Records from a data collection:

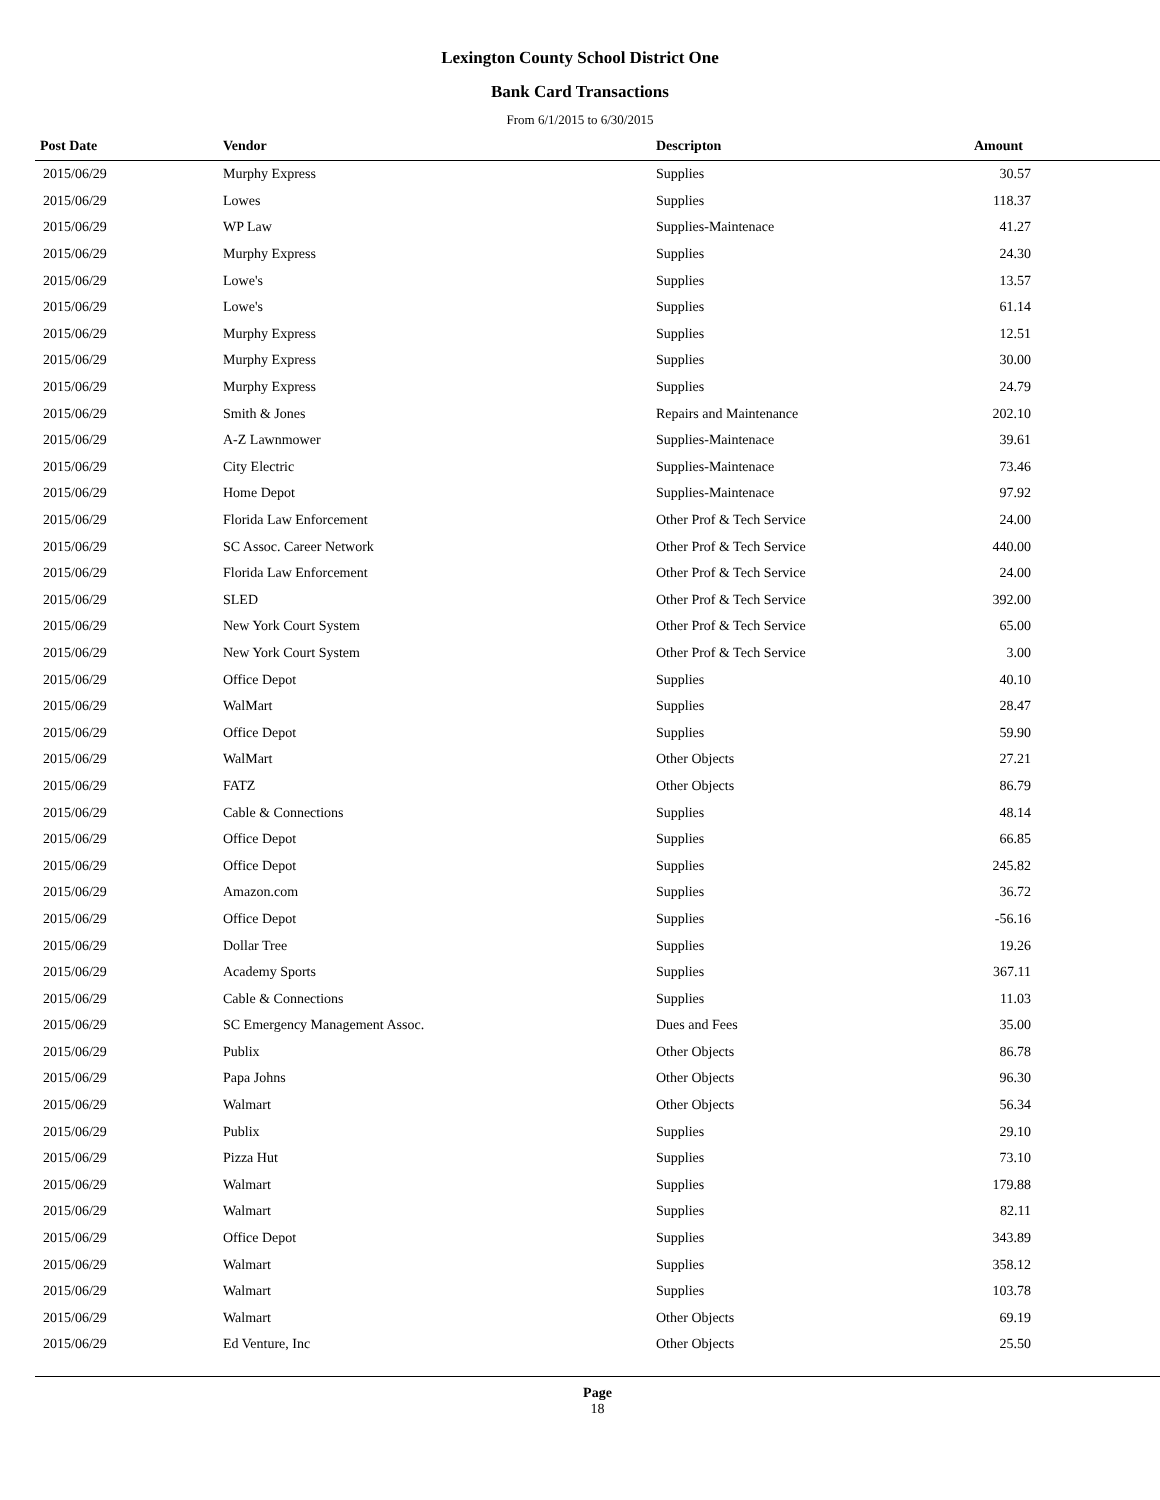Lexington County School District One
Bank Card Transactions
From 6/1/2015 to 6/30/2015
| Post Date | Vendor | Descripton | Amount | |
| --- | --- | --- | --- | --- |
| 2015/06/29 | Murphy Express | Supplies | 30.57 | |
| 2015/06/29 | Lowes | Supplies | 118.37 | |
| 2015/06/29 | WP Law | Supplies-Maintenace | 41.27 | |
| 2015/06/29 | Murphy Express | Supplies | 24.30 | |
| 2015/06/29 | Lowe's | Supplies | 13.57 | |
| 2015/06/29 | Lowe's | Supplies | 61.14 | |
| 2015/06/29 | Murphy Express | Supplies | 12.51 | |
| 2015/06/29 | Murphy Express | Supplies | 30.00 | |
| 2015/06/29 | Murphy Express | Supplies | 24.79 | |
| 2015/06/29 | Smith & Jones | Repairs and Maintenance | 202.10 | |
| 2015/06/29 | A-Z Lawnmower | Supplies-Maintenace | 39.61 | |
| 2015/06/29 | City Electric | Supplies-Maintenace | 73.46 | |
| 2015/06/29 | Home Depot | Supplies-Maintenace | 97.92 | |
| 2015/06/29 | Florida Law Enforcement | Other Prof & Tech Service | 24.00 | |
| 2015/06/29 | SC Assoc. Career Network | Other Prof & Tech Service | 440.00 | |
| 2015/06/29 | Florida Law Enforcement | Other Prof & Tech Service | 24.00 | |
| 2015/06/29 | SLED | Other Prof & Tech Service | 392.00 | |
| 2015/06/29 | New York Court System | Other Prof & Tech Service | 65.00 | |
| 2015/06/29 | New York Court System | Other Prof & Tech Service | 3.00 | |
| 2015/06/29 | Office Depot | Supplies | 40.10 | |
| 2015/06/29 | WalMart | Supplies | 28.47 | |
| 2015/06/29 | Office Depot | Supplies | 59.90 | |
| 2015/06/29 | WalMart | Other Objects | 27.21 | |
| 2015/06/29 | FATZ | Other Objects | 86.79 | |
| 2015/06/29 | Cable & Connections | Supplies | 48.14 | |
| 2015/06/29 | Office Depot | Supplies | 66.85 | |
| 2015/06/29 | Office Depot | Supplies | 245.82 | |
| 2015/06/29 | Amazon.com | Supplies | 36.72 | |
| 2015/06/29 | Office Depot | Supplies | -56.16 | |
| 2015/06/29 | Dollar Tree | Supplies | 19.26 | |
| 2015/06/29 | Academy Sports | Supplies | 367.11 | |
| 2015/06/29 | Cable & Connections | Supplies | 11.03 | |
| 2015/06/29 | SC Emergency Management Assoc. | Dues and Fees | 35.00 | |
| 2015/06/29 | Publix | Other Objects | 86.78 | |
| 2015/06/29 | Papa Johns | Other Objects | 96.30 | |
| 2015/06/29 | Walmart | Other Objects | 56.34 | |
| 2015/06/29 | Publix | Supplies | 29.10 | |
| 2015/06/29 | Pizza Hut | Supplies | 73.10 | |
| 2015/06/29 | Walmart | Supplies | 179.88 | |
| 2015/06/29 | Walmart | Supplies | 82.11 | |
| 2015/06/29 | Office Depot | Supplies | 343.89 | |
| 2015/06/29 | Walmart | Supplies | 358.12 | |
| 2015/06/29 | Walmart | Supplies | 103.78 | |
| 2015/06/29 | Walmart | Other Objects | 69.19 | |
| 2015/06/29 | Ed Venture, Inc | Other Objects | 25.50 | |
Page
18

**ASSIGNED TASK**
Look through the entries and copy every line in which the string "System" appears.

**TASK ANSWER**
| 2015/06/29 | New York Court System | Other Prof & Tech Service | 65.00 | |
| 2015/06/29 | New York Court System | Other Prof & Tech Service | 3.00 | |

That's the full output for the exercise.